Он обращался к Гордееву, а смотрел на Леру. Она не прихорашивалась, собираясь в больницу, надела скромное платье, балетки, но мужчины все равно обращали на нее внимание, как будто есть в ней что-то такое…
– Уходим, Иван Александрович, – кивнул Гордеев, спрятав усмешку.
Деньги он вчера давал – хватит пока с него, совесть нужно иметь. В следующий раз, возможно, подкинет, а санитарку, которая присматривает за Ирой, Лера отблагодарила сегодня, напрямую.
– Там следователь вас у машины ждет, – предупредил врач.
Гордеев поморщился, как будто в рот скисших щей влили. Замкнутый круг какой-то, не успел от одних следователей уехать, как другой появился. Но ведь это не случайность, кто-то продолжает играть с ним в кошки-мышки, пытаясь его заиграть, заморить, а потом уже сожрать…
Но не все у «кошки» получается, вырывается «мышка» из ее лап. Сотников не смог отправить его за решетку, выстрел из пистолета не привел к желаемому результату – и следователь выжил, и оружие преступления попало не в те руки.

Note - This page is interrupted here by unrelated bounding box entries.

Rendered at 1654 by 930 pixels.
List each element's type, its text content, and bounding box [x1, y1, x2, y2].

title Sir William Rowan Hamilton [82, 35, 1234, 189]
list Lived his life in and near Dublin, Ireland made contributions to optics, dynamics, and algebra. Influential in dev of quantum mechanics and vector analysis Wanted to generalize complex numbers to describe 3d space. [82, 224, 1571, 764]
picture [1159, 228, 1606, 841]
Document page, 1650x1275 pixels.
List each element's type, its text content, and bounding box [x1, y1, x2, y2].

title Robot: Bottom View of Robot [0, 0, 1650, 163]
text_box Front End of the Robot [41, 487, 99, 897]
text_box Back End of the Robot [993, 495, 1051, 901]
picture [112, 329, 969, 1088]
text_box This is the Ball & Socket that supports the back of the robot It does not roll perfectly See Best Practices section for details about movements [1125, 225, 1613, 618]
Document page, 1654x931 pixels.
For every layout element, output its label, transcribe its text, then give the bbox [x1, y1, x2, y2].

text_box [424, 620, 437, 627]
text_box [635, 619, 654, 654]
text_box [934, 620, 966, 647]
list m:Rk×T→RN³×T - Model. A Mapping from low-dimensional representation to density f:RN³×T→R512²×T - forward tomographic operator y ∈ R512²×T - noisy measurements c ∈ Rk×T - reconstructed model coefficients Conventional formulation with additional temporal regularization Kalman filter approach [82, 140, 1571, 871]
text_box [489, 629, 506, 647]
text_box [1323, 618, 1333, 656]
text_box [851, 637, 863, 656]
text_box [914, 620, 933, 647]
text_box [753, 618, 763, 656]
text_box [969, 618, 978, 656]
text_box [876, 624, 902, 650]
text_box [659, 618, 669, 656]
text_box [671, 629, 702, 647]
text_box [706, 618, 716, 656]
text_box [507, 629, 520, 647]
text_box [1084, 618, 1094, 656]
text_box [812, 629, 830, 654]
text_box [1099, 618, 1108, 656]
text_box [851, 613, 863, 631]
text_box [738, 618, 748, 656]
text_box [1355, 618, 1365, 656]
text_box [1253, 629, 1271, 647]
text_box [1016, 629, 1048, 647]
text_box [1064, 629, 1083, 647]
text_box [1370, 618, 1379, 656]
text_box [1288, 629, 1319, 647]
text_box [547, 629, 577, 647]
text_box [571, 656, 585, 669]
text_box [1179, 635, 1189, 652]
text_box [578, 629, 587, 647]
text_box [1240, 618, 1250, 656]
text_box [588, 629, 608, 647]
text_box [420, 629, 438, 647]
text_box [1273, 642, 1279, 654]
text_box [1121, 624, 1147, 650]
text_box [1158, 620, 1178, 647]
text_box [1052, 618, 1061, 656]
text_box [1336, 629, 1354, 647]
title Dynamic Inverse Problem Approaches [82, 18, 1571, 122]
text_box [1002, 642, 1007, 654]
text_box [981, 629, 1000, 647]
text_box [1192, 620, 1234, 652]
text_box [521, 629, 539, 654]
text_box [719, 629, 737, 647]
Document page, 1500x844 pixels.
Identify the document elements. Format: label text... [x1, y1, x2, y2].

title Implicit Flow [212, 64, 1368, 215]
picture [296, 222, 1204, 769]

Скорее всего, Иру тоже пытались убить. Возможно, «кошка» хотела оставить «мышку» без денег, которые по закону принадлежали ей как Ирме Ланген. Не знала про завещание, которое ставило Гордеева в заранее выигрышное положение, и нанесла этот бессмысленный, но чудовищный удар.
А как неизвестный враг узнал про Иру? Кто сообщил ему про сделку с Федосовым?.. Вершков, похоже, про эту куплю-продажу не знал, а враг знал, почему так? Ответ очевиден – сам Федосов за всем этим и стоял… Только вот непонятно, зачем он пытался лишить Гордеева денег? Себе забрать, но как?
Следователь райотдела полиции крутился возле машины. Светлые, с рыжим огоньком, волосы, красное от жары и усердия лицо, нос пимпочкой, щеки, как у хомяка, рот маленький, верхняя губа оттопырена вперед, на подбородке завитки волос, как у юнца, которому пора уже побриться, но надобности в этом нет. А он уже не юный и даже не молодой, хотя и не старый. Тридцать лет ему – с хвостиком, а может, и с завитками, как у него на пухлом подбородке. Пиджак на нем в косую клеточку, старый, выцветший, но с новыми нашивками на локтях. Тесноватый пиджак, и не поймешь, то ли это дань моде, то ли мужчина банально из него вырос, вернее, растолстел.